Task goal: Transcribe only the last portion of the material: exactly the lines from the one with "Bei der Beförderung" through the end, inclusive.

---------- Data

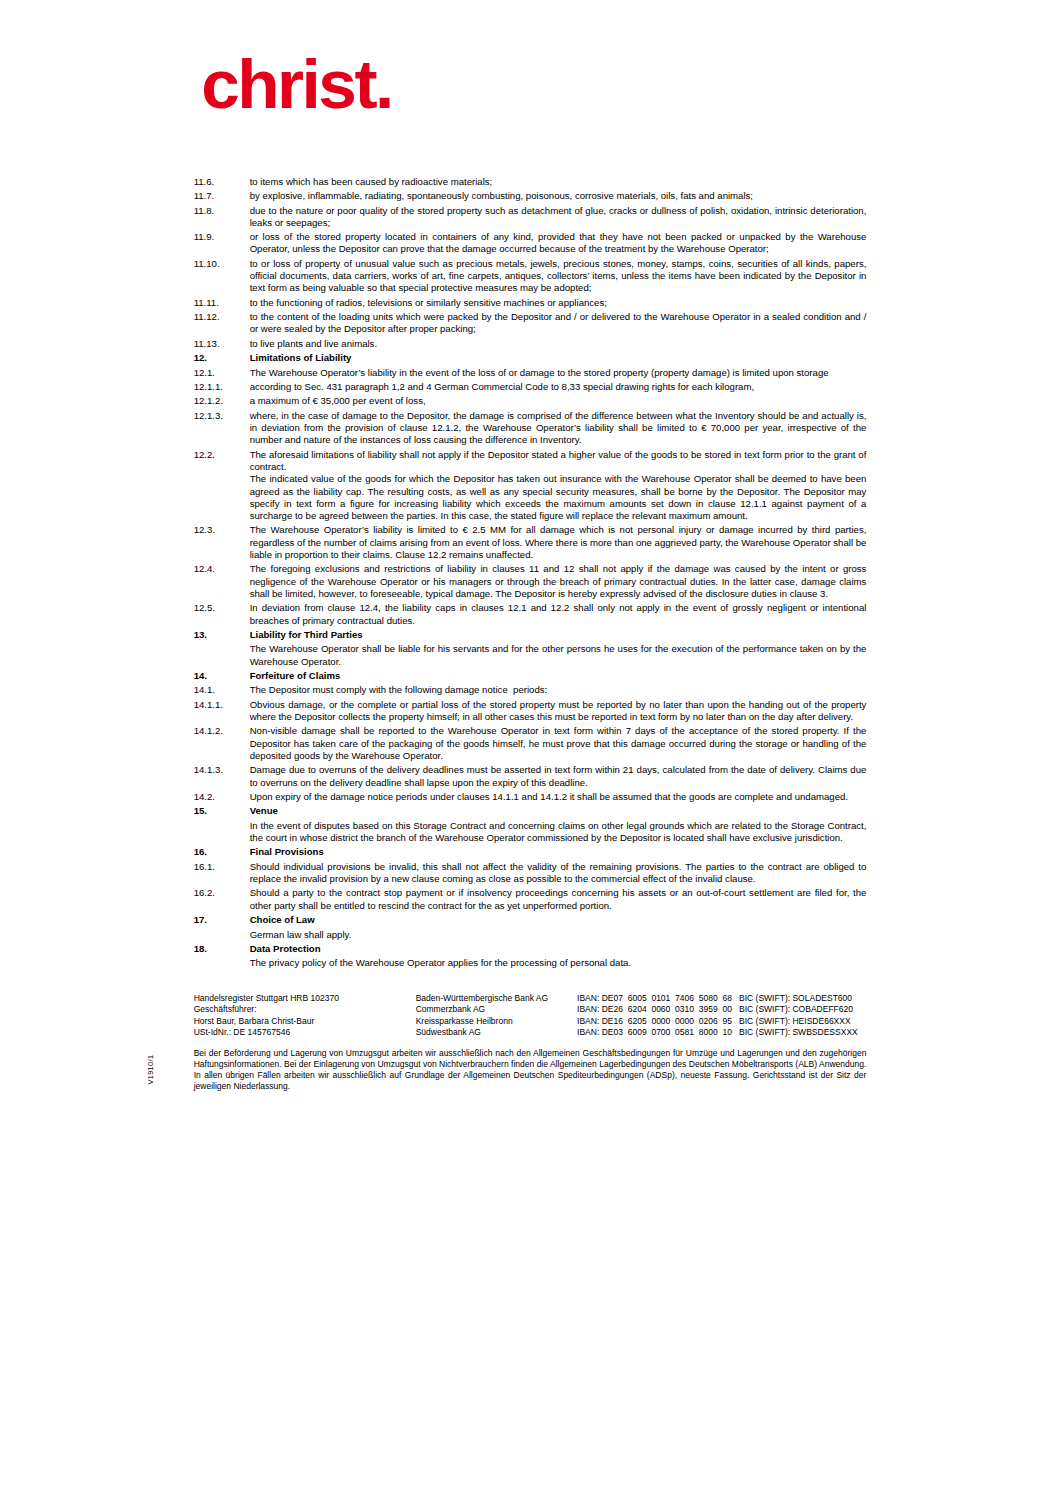christ.
| 11.6. | to items which has been caused by radioactive materials; |
| 11.7. | by explosive, inflammable, radiating, spontaneously combusting, poisonous, corrosive materials, oils, fats and animals; |
| 11.8. | due to the nature or poor quality of the stored property such as detachment of glue, cracks or dullness of polish, oxidation, intrinsic deterioration, leaks or seepages; |
| 11.9. | or loss of the stored property located in containers of any kind, provided that they have not been packed or unpacked by the Warehouse Operator, unless the Depositor can prove that the damage occurred because of the treatment by the Warehouse Operator; |
| 11.10. | to or loss of property of unusual value such as precious metals, jewels, precious stones, money, stamps, coins, securities of all kinds, papers, official documents, data carriers, works of art, fine carpets, antiques, collectors’ items, unless the items have been indicated by the Depositor in text form as being valuable so that special protective measures may be adopted; |
| 11.11. | to the functioning of radios, televisions or similarly sensitive machines or appliances; |
| 11.12. | to the content of the loading units which were packed by the Depositor and / or delivered to the Warehouse Operator in a sealed condition and / or were sealed by the Depositor after proper packing; |
| 11.13. | to live plants and live animals. |
| 12. | Limitations of Liability |
| 12.1. | The Warehouse Operator’s liability in the event of the loss of or damage to the stored property (property damage) is limited upon storage |
| 12.1.1. | according to Sec. 431 paragraph 1,2 and 4 German Commercial Code to 8,33 special drawing rights for each kilogram, |
| 12.1.2. | a maximum of € 35,000 per event of loss, |
| 12.1.3. | where, in the case of damage to the Depositor, the damage is comprised of the difference between what the Inventory should be and actually is, in deviation from the provision of clause 12.1.2, the Warehouse Operator’s liability shall be limited to € 70,000 per year, irrespective of the number and nature of the instances of loss causing the difference in Inventory. |
| 12.2. | The aforesaid limitations of liability shall not apply if the Depositor stated a higher value of the goods to be stored in text form prior to the grant of contract. The indicated value of the goods for which the Depositor has taken out insurance with the Warehouse Operator shall be deemed to have been agreed as the liability cap. The resulting costs, as well as any special security measures, shall be borne by the Depositor. The Depositor may specify in text form a figure for increasing liability which exceeds the maximum amounts set down in clause 12.1.1 against payment of a surcharge to be agreed between the parties. In this case, the stated figure will replace the relevant maximum amount. |
| 12.3. | The Warehouse Operator’s liability is limited to € 2.5 MM for all damage which is not personal injury or damage incurred by third parties, regardless of the number of claims arising from an event of loss. Where there is more than one aggrieved party, the Warehouse Operator shall be liable in proportion to their claims. Clause 12.2 remains unaffected. |
| 12.4. | The foregoing exclusions and restrictions of liability in clauses 11 and 12 shall not apply if the damage was caused by the intent or gross negligence of the Warehouse Operator or his managers or through the breach of primary contractual duties. In the latter case, damage claims shall be limited, however, to foreseeable, typical damage. The Depositor is hereby expressly advised of the disclosure duties in clause 3. |
| 12.5. | In deviation from clause 12.4, the liability caps in clauses 12.1 and 12.2 shall only not apply in the event of grossly negligent or intentional breaches of primary contractual duties. |
| 13. | Liability for Third Parties |
| | The Warehouse Operator shall be liable for his servants and for the other persons he uses for the execution of the performance taken on by the Warehouse Operator. |
| 14. | Forfeiture of Claims |
| 14.1. | The Depositor must comply with the following damage notice periods: |
| 14.1.1. | Obvious damage, or the complete or partial loss of the stored property must be reported by no later than upon the handing out of the property where the Depositor collects the property himself; in all other cases this must be reported in text form by no later than on the day after delivery. |
| 14.1.2. | Non-visible damage shall be reported to the Warehouse Operator in text form within 7 days of the acceptance of the stored property. If the Depositor has taken care of the packaging of the goods himself, he must prove that this damage occurred during the storage or handling of the deposited goods by the Warehouse Operator. |
| 14.1.3. | Damage due to overruns of the delivery deadlines must be asserted in text form within 21 days, calculated from the date of delivery. Claims due to overruns on the delivery deadline shall lapse upon the expiry of this deadline. |
| 14.2. | Upon expiry of the damage notice periods under clauses 14.1.1 and 14.1.2 it shall be assumed that the goods are complete and undamaged. |
| 15. | Venue |
| | In the event of disputes based on this Storage Contract and concerning claims on other legal grounds which are related to the Storage Contract, the court in whose district the branch of the Warehouse Operator commissioned by the Depositor is located shall have exclusive jurisdiction. |
| 16. | Final Provisions |
| 16.1. | Should individual provisions be invalid, this shall not affect the validity of the remaining provisions. The parties to the contract are obliged to replace the invalid provision by a new clause coming as close as possible to the commercial effect of the invalid clause. |
| 16.2. | Should a party to the contract stop payment or if insolvency proceedings concerning his assets or an out-of-court settlement are filed for, the other party shall be entitled to rescind the contract for the as yet unperformed portion. |
| 17. | Choice of Law |
| | German law shall apply. |
| 18. | Data Protection |
| | The privacy policy of the Warehouse Operator applies for the processing of personal data. |
| Handelsregister Stuttgart HRB 102370 | Baden-Württembergische Bank AG | IBAN: DE07 6005 0101 7406 5080 68 BIC (SWIFT): SOLADEST600 |
| Geschäftsführer: | Commerzbank AG | IBAN: DE26 6204 0060 0310 3959 00 BIC (SWIFT): COBADEFF620 |
| Horst Baur, Barbara Christ-Baur | Kreissparkasse Heilbronn | IBAN: DE16 6205 0000 0000 0206 95 BIC (SWIFT): HEISDE66XXX |
| USt-IdNr.: DE 145767546 | Südwestbank AG | IBAN: DE03 6009 0700 0581 8000 10 BIC (SWIFT): SWBSDESSXXX |
Bei der Beförderung und Lagerung von Umzugsgut arbeiten wir ausschließlich nach den Allgemeinen Geschäftsbedingungen für Umzüge und Lagerungen und den zugehörigen Haftungsinformationen. Bei der Einlagerung von Umzugsgut von Nichtverbrauchern finden die Allgemeinen Lagerbedingungen des Deutschen Möbeltransports (ALB) Anwendung. In allen übrigen Fällen arbeiten wir ausschließlich auf Grundlage der Allgemeinen Deutschen Spediteurbedingungen (ADSp), neueste Fassung. Gerichtsstand ist der Sitz der jeweiligen Niederlassung.
V1910/1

--------------------

Result for this exercise:
Bei der Beförderung und Lagerung von Umzugsgut arbeiten wir ausschließlich nach den Allgemeinen Geschäftsbedingungen für Umzüge und Lagerungen und den zugehörigen Haftungsinformationen. Bei der Einlagerung von Umzugsgut von Nichtverbrauchern finden die Allgemeinen Lagerbedingungen des Deutschen Möbeltransports (ALB) Anwendung. In allen übrigen Fällen arbeiten wir ausschließlich auf Grundlage der Allgemeinen Deutschen Spediteurbedingungen (ADSp), neueste Fassung. Gerichtsstand ist der Sitz der jeweiligen Niederlassung.
V1910/1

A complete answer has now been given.